Restore or Resize an AWS Transit Router
October 22, 2018A transit VPC is a pretty common networking pattern in an AWS environment. Transit VPCs can limit the number of peering connections required to connect all your VPCs by switching from a mesh topology of peers to a hub and spoke method with transit. While transit VPCs offer some nice features, it also requires a bit more management overhead since you need to manage your own routers. Cisco makes the deployment of transit routers very easy but sometimes you need to make some changes to the routers after they’re deployed like if you need to resize them. Also, sometimes bad things happen and those routers can be destroyed by accident. This post shows how you can resize your Cisco CSRs and/or restore an old configuration from snapshot.
Transit VPC Setup
This post assumes that you’ve already gotten your Transit VPC and AWS environment setup and created. As you can see from my screenshot below, I’ve got a pair of Cisco CSRs up and running in my AWS environment. I’ve also got an EC2 instance in two different VPCs which are connected together though the transit network and subsequently these CSRs. These instances are setup to ping each other just to ensure connectivity exists between the two hosts.
In preparation for the upgrade to a larger EC2 instance type, I’m going to create an image of one of my CSRs that will be upgraded. I’m doing this manually and only once, but it might be a good idea to build in an image process on a regular schedule as a device backup solution.
If you’re going the manual route, select your CSR in the EC2 console and the click Actions –> Image –> Create Image.
Give the Image a name and description. Then click the “Create Image” button.
After a few minutes you’ll see that your image has been created which should be visible in your images link in the EC2 portal.
Before we do anything else destructive, take a look at your elastic IP Addresses in the “Elastic IPs” link in the EC2 console. Pay attention to which EIP is associated with the router that is to be upgraded. We’ll need this information later.
Create new CSR
We’re ready to build a new CSR from the image we created in the previous section. This could be to do our upgrade, or to recover from some sort of catastrophic configuration change. Navigate to the images where we created our CSR image. Select the image and click Actions –> Launch to create a new EC2 instance from the snapshot. At this point the EC2 Launch wizard will start. Select the instance size that you prefer as well as names, security groups etc. For this demo I’ve selected an c4.xlarge to show that the size can be altered from the default c4.large sizing.

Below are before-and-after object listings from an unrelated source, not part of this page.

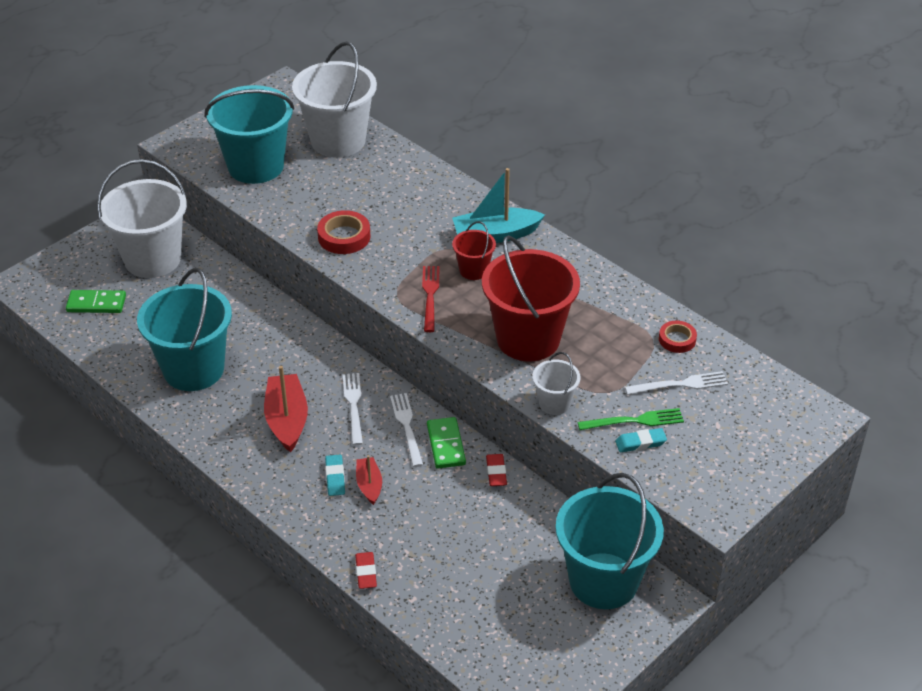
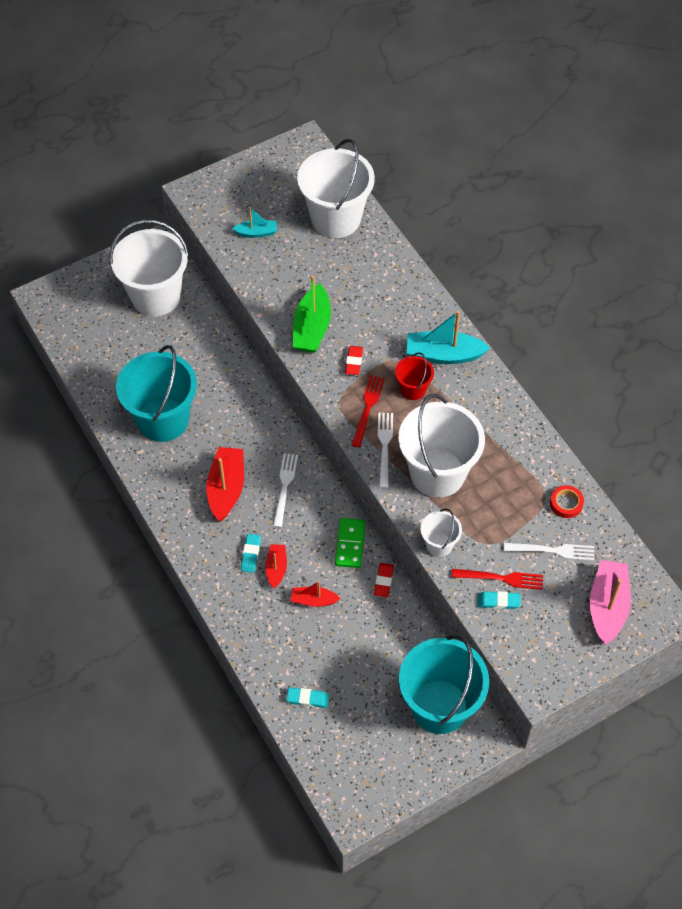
camera: 15 degrees right, 15 degrees up
green domino [66,290,126,313] -> none
turquoise bucket [204,85,294,184] -> turquoise boat [232,207,277,238]
red tape [317,210,370,254] -> green boat [293,275,331,353]
red eraser [355,552,377,589] -> red eraser moved to [345,346,363,375]
white fork [390,393,423,467] -> white fork moved to [378,413,393,488]
red bucket [482,235,580,361] -> white bucket [398,394,485,498]
green fork [578,408,684,430] -> red fork [451,569,543,590]
none -> turquoise eraser [286,687,329,708]
none -> red boat [291,581,341,607]
none -> pink boat [590,560,631,645]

Once the images are launched, go back into your Elastic IPs portal and disassociate the old EIP with the CSR that was deleted, shutoff or broken. You can do this by selecting the EIP and going to Actions –> Disassociate address.
A window will open asking you to confirm where you’ll click the “Disassociate address” button.
Now select that EIP again and go to Actions –> Associate address so that we can attach that EIP to the new instance that we created from the image.
In the window that opens select the instance radio button and then select your new CSR from the instance drop down. Then select the private IP Address of the CSR that should get the new association. When you’re done click the “Associate” button.
When done you’ll get a confirmation window. Click the “Close” button.
Results
Now that the EIP has been re-associated to our new CSR we should be able to use our Transit connections again with both CSRs. In the EC2 instance portal of my transit account I can now see my original Transit CSRs (one of them stopped which Is the one we replaced) as well as the CSR that I created from image. Notice that there are two CSRs running and the restored CSR is a larger size than the originals.
As I hop over to one of my spoke VPCs with my test EC2 instances running (and pinging each other) I can navigate to the VPNs. There I see that I have two VPNs available and are routing packets through my transit VPC.
As I went through this process I saw a small drop in connectivity. Also, in case you’re wondering I powered off the remaining CSR from the initial configuration to ensure that traffic was flowing through the transit and across the new router that was deployed.
Summary
This scenario showed that you can restore your Cisco CSRs used for transitive routing by snapshotting and restoring an image. This process can be used not only for Cisco CSRs but for any types of instances that are deployed in AWS. Maybe its an EC2 instance running a webapp, or maybe its a Palo Alto transit setup. In any case, this process should work to help you manage your EC2 instances. Thanks for reading.